When the company sold off a division a couple years ago to focus solely on software, the Plano site was leased to another business and TelStrat needed to find a new location. TelStrat celebrated its 20th anniversary this past February and is focused on providing call recording and workforce optimization solutions.
Smart Business spoke with Slack about the decision to move the company’s headquarters to nearby Allen, Texas.
What were the key factors favoring Allen?
It was the location and the local talent pool. We knew we wanted to stay in the same general vicinity. Employees love the Allen area because of the good schools and housing that is available. The quality of life that’s in Allen makes it very easy to find employees.
How has the Allen Economic Development Corporation assisted TelStrat?
They helped with incentives that made it more affordable to change locations. Moving can be very disruptive, as well as expensive, and the financial incentives they provided definitely helped.

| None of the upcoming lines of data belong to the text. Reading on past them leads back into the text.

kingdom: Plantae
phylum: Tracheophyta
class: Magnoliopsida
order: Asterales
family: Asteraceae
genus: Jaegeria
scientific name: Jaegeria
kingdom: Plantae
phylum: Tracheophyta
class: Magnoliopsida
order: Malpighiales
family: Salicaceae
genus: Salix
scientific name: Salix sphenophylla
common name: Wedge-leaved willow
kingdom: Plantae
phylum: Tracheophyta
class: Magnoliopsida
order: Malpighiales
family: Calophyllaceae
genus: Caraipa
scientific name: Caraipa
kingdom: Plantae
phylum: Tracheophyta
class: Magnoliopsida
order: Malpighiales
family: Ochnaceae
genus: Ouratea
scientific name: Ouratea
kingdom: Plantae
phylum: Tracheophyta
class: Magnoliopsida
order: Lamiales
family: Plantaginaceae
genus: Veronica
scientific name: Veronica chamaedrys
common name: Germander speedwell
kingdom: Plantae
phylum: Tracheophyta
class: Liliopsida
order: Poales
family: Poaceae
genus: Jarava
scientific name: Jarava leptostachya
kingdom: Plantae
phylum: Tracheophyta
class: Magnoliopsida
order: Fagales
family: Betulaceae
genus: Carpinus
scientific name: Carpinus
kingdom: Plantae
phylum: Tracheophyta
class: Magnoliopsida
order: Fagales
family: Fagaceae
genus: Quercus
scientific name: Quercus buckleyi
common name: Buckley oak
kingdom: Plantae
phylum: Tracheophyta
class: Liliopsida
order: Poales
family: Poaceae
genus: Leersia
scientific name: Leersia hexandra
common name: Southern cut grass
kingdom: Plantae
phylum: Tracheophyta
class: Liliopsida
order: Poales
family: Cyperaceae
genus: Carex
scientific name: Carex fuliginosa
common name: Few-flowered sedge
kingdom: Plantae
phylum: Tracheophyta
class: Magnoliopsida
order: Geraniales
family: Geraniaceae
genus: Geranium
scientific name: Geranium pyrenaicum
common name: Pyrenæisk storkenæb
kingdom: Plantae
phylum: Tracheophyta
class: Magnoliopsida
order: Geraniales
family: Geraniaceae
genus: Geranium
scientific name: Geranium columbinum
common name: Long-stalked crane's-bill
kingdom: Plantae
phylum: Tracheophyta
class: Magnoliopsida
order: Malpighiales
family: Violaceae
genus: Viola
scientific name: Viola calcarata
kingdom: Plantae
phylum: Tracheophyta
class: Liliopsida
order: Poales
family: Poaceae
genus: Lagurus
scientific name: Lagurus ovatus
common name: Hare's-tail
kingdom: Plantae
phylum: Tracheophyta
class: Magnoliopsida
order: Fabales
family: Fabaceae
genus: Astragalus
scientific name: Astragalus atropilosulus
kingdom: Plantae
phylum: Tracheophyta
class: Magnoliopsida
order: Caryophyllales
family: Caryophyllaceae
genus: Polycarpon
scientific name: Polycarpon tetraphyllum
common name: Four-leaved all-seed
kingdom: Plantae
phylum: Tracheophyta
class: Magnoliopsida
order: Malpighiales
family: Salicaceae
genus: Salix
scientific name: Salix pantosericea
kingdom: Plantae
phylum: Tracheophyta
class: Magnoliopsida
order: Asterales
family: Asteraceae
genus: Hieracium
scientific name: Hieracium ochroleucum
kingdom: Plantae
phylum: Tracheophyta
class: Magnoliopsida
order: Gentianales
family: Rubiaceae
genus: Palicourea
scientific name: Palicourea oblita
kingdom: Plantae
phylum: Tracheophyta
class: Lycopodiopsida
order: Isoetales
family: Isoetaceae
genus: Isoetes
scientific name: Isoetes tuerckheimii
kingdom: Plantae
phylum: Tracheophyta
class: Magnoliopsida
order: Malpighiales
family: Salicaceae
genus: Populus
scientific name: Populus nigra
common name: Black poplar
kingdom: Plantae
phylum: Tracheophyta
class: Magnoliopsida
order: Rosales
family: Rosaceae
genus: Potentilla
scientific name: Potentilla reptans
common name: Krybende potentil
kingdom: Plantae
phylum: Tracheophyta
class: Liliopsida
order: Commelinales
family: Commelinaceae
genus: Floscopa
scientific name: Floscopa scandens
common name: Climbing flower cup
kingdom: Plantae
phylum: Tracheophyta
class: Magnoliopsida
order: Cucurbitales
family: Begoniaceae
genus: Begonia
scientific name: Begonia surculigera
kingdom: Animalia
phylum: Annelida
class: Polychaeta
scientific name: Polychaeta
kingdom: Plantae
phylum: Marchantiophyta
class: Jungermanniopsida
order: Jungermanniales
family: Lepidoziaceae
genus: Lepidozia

The city of Allen and the economic development corporation also sponsor many programs for businesses. They provide many opportunities for networking and encourage businesses within Allen to build on the synergies available, or just talk to each other for advice. They certainly promote that spirit of cooperation.
At one of their events, I met a representative from a local company that was able to help with our recruiting efforts. We’ve probably not taken full advantage of what Allen and the economic development corporation offer, but it did help with recruiting.
What is the nature of TelStrat’s operations in Allen?
It’s a complete headquarters facility; we have about 50 employees working in departments from sales order entry to engineers for software development and support and maintenance of our product with customers. There are also some sales staff, accounting and HR personnel.
The landlord was very helpful in remodeling the site. We predominately needed office and lab space and the building had served as a call center or back office. We’re in a five-year lease and it’s a very convenient location right off of the North Central Expressway.
What’s the best thing about your new location?
It’s the convenience — it’s very easy to get around for meetings, or if we have clients or partners visiting us. There are plenty of nearby options for lunches and shopping, which employees enjoy because it saves them a lot of time and helps with developing a good work/life balance. It‘s great when you have children and you need some flexibility if they have something special going on or are sick. You can pick them up for a dental appointment and get back fairly quickly. It helps a lot to have your place of employment near your neighborhood.
We’re a pretty simple company with simple needs. The city of Allen and economic development board have made it easy for us to do business here.